Task instructions
Print the data that follows word for word, leaving out any picture.

[Items from a data source]
== Segment start ==
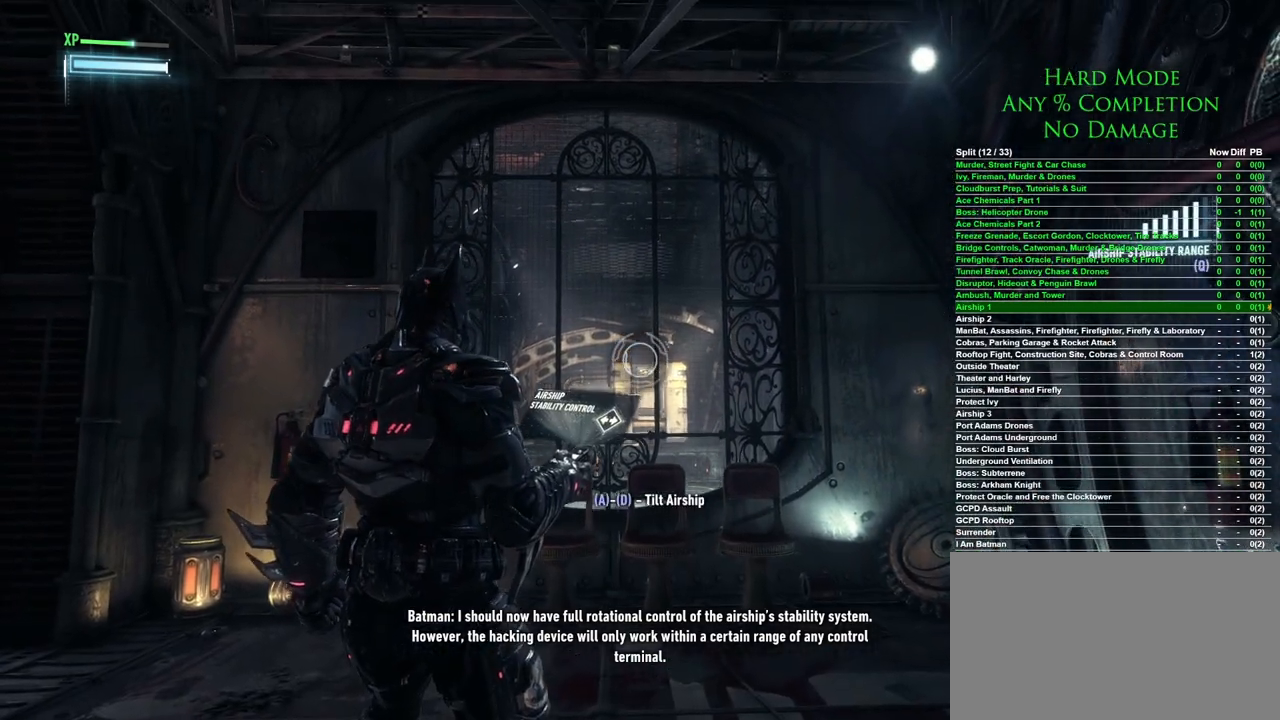
{"keys": ["a"], "mouse": [], "events": []}
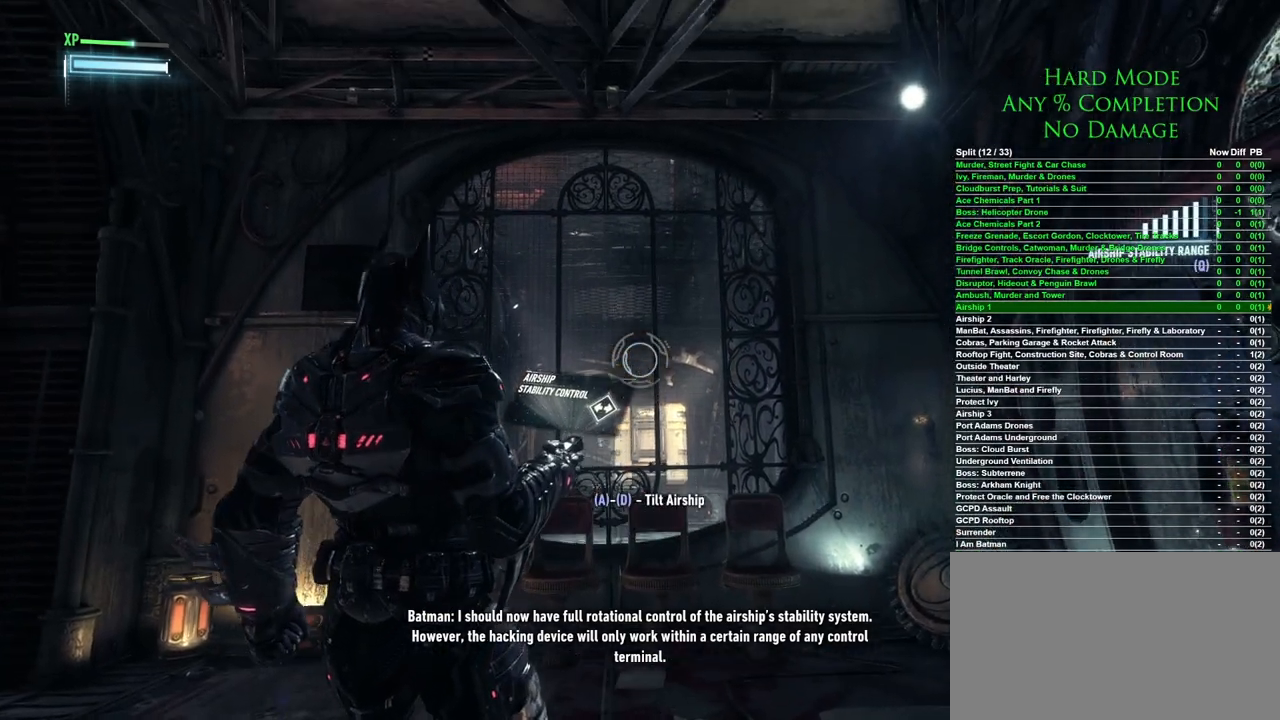
{"keys": ["a"], "mouse": [], "events": []}
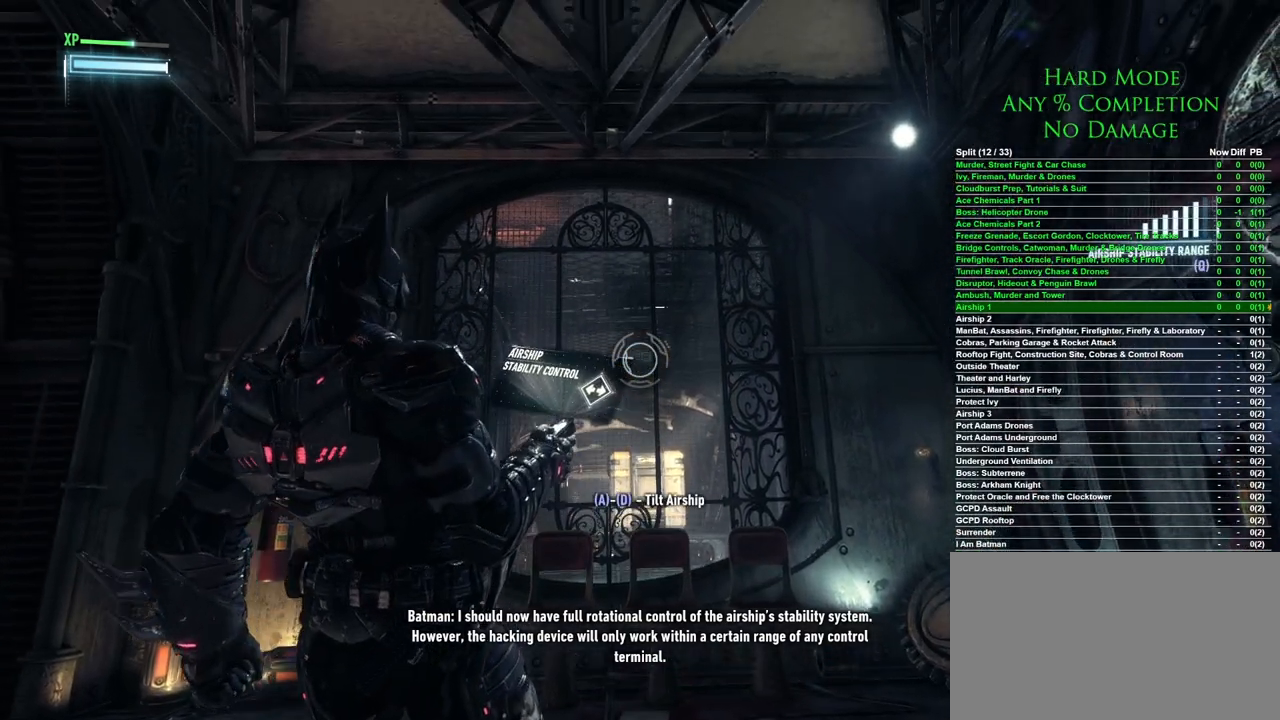
{"keys": [], "mouse": [], "events": [[17, "a", "up"]]}
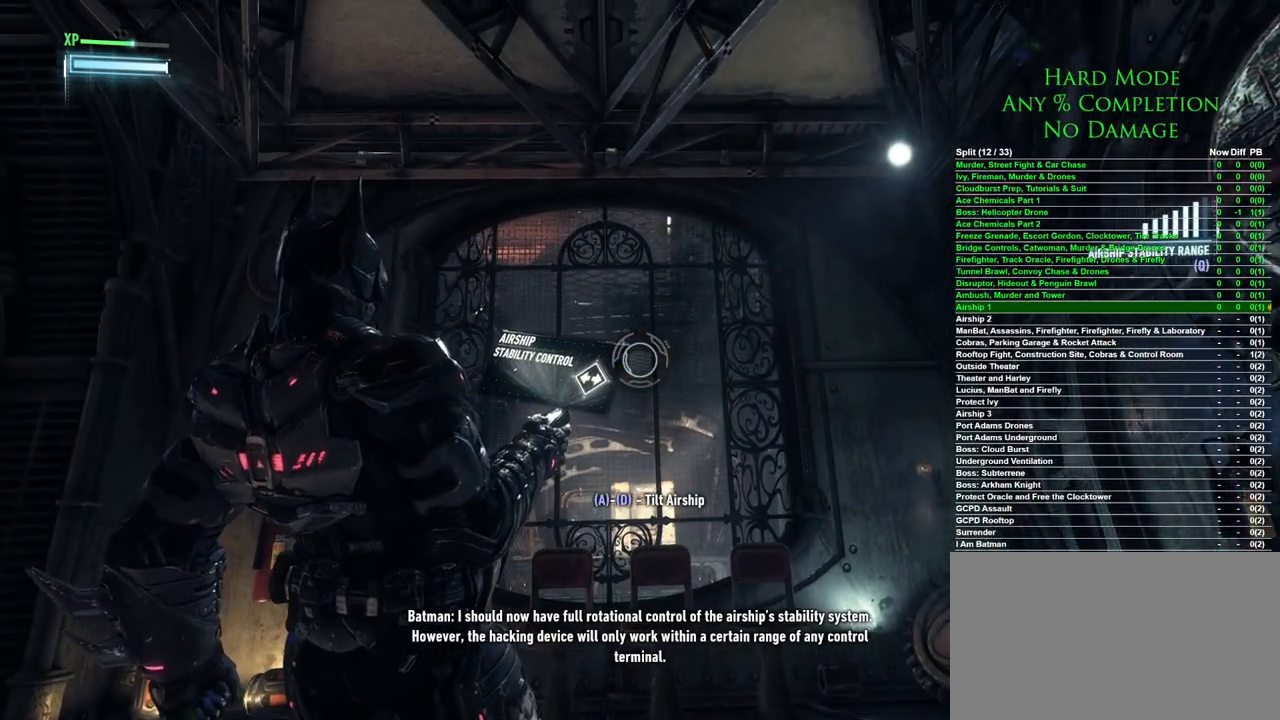
{"keys": [], "mouse": [], "events": []}
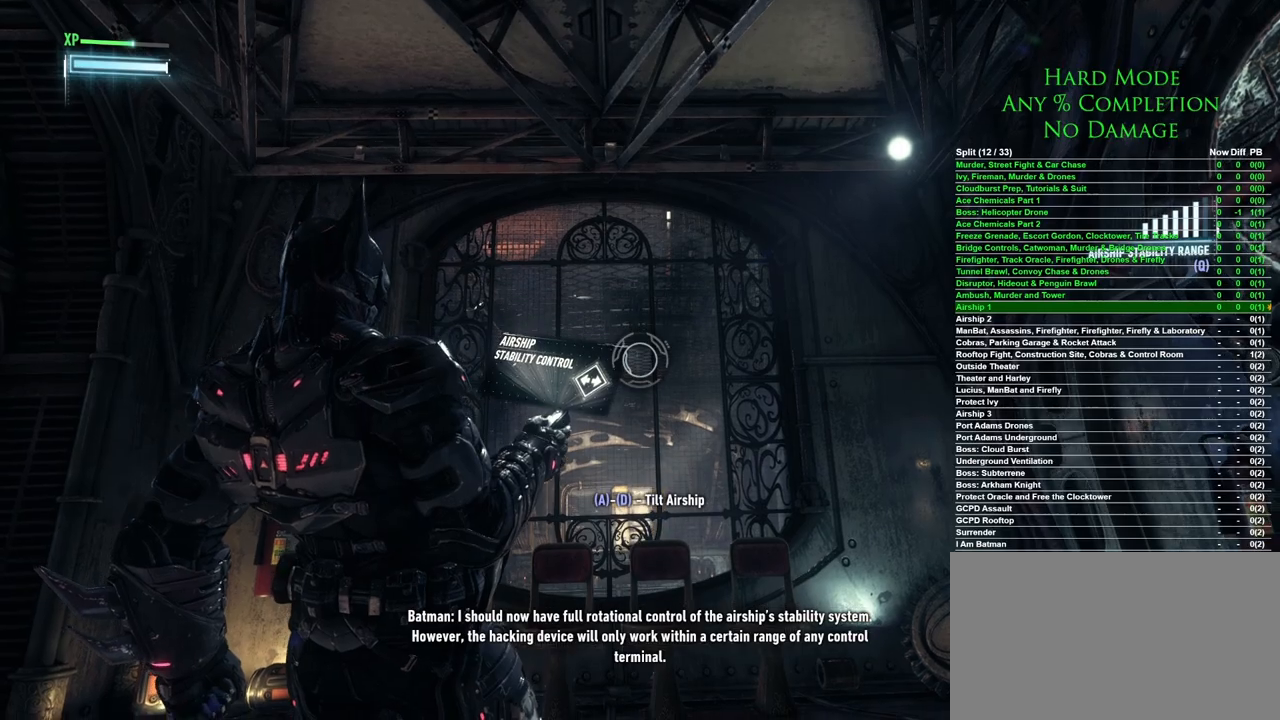
{"keys": [], "mouse": [], "events": [[50, "q", "down"], [133, "q", "up"]]}
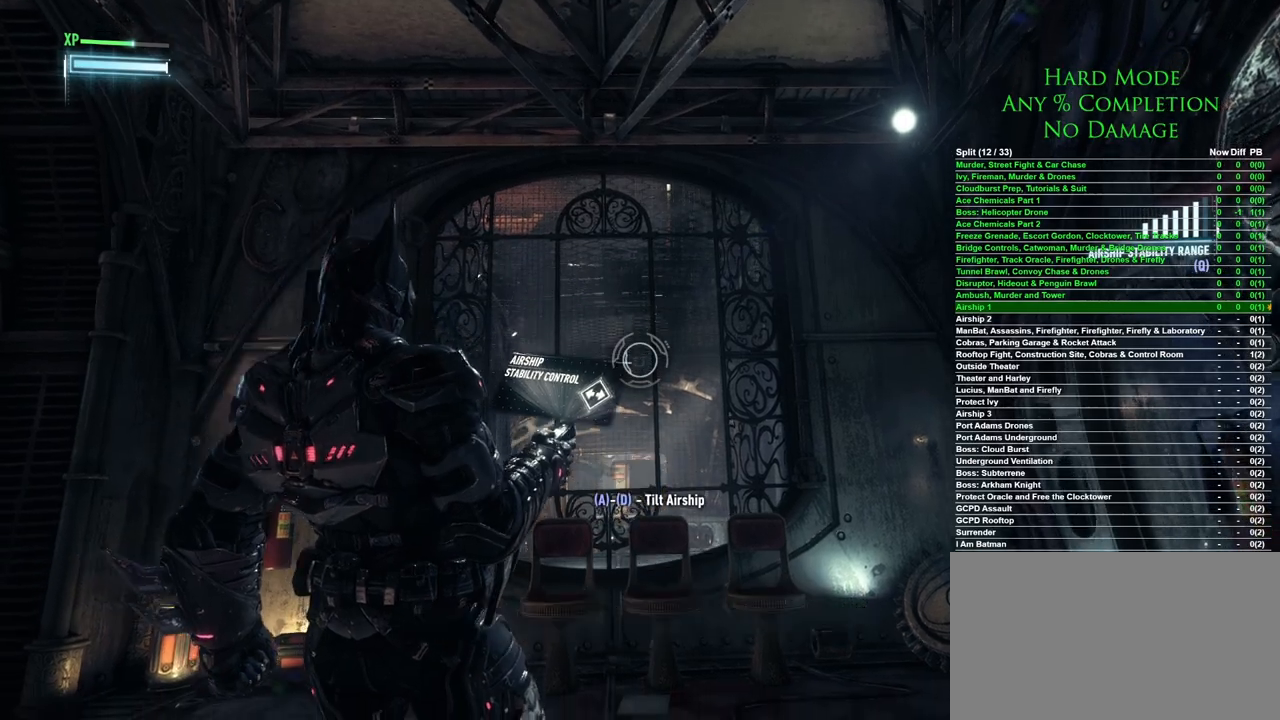
{"keys": [], "mouse": [], "events": []}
== Segment end ==
Answer space
{"keys": ["a"], "mouse": [], "events": []}
{"keys": ["a"], "mouse": [], "events": []}
{"keys": [], "mouse": [], "events": [[17, "a", "up"]]}
{"keys": [], "mouse": [], "events": []}
{"keys": [], "mouse": [], "events": [[50, "q", "down"], [133, "q", "up"]]}
{"keys": [], "mouse": [], "events": []}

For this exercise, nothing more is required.